[WORK TO BE COMPLETED]
Print each entry again exactly as written, and keep the pictures out.

(Bounding box prediction data)

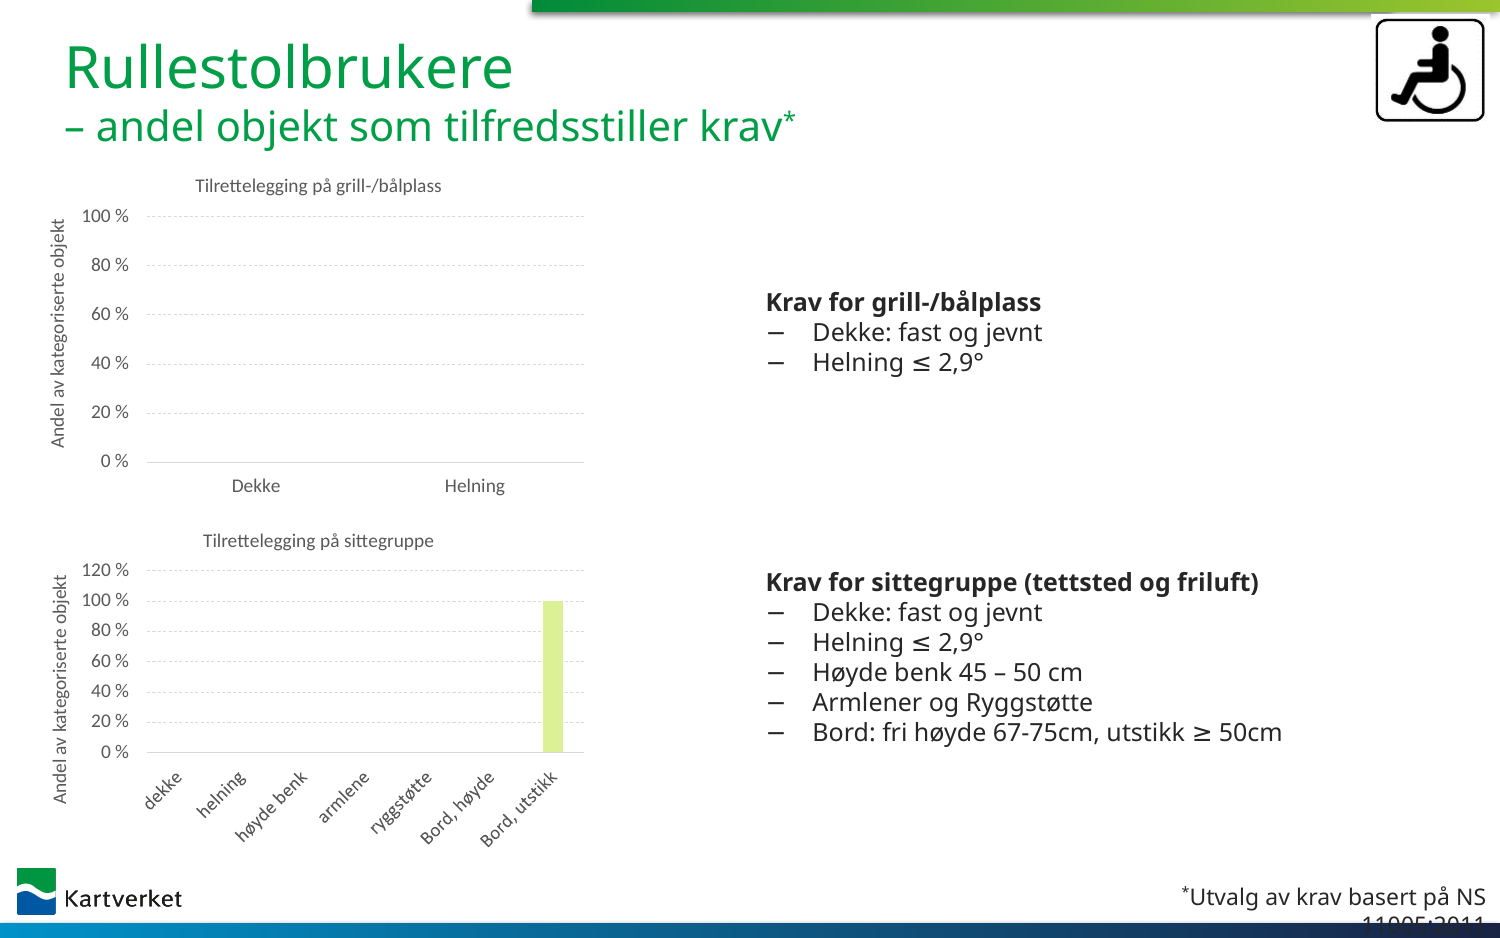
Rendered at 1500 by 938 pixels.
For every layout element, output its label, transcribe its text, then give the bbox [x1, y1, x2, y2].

text_box Rullestolbrukere – andel objekt som tilfredsstiller krav* [49, 14, 1431, 158]
text_box *Utvalg av krav basert på NS 11005:2011 [1068, 873, 1500, 938]
picture [41, 166, 596, 505]
picture [41, 520, 596, 859]
picture [1371, 13, 1491, 127]
text_box Krav for sittegruppe (tettsted og friluft) Dekke: fast og jevnt Helning ≤ 2,9° Høyde benk 45 – 50 cm Armlener og Ryggstøtte Bord: fri høyde 67-75cm, utstikk ≥ 50cm [750, 559, 1500, 754]
text_box Krav for grill-/bålplass Dekke: fast og jevnt Helning ≤ 2,9° [750, 279, 1452, 384]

[WRITTEN RESPONSE]
Rendered at 1500 by 938 pixels.
For every layout element, output its label, transcribe its text, then give the bbox [x1, y1, x2, y2].

text_box Rullestolbrukere – andel objekt som tilfredsstiller krav* [49, 14, 1431, 158]
text_box *Utvalg av krav basert på NS 11005:2011 [1068, 873, 1500, 938]
picture [41, 166, 596, 505]
picture [41, 520, 596, 859]
picture [1371, 13, 1491, 127]
text_box Krav for sittegruppe (tettsted og friluft) Dekke: fast og jevnt Helning ≤ 2,9° Høyde benk 45 – 50 cm Armlener og Ryggstøtte Bord: fri høyde 67-75cm, utstikk ≥ 50cm [750, 559, 1500, 754]
text_box Krav for grill-/bålplass Dekke: fast og jevnt Helning ≤ 2,9° [750, 279, 1452, 384]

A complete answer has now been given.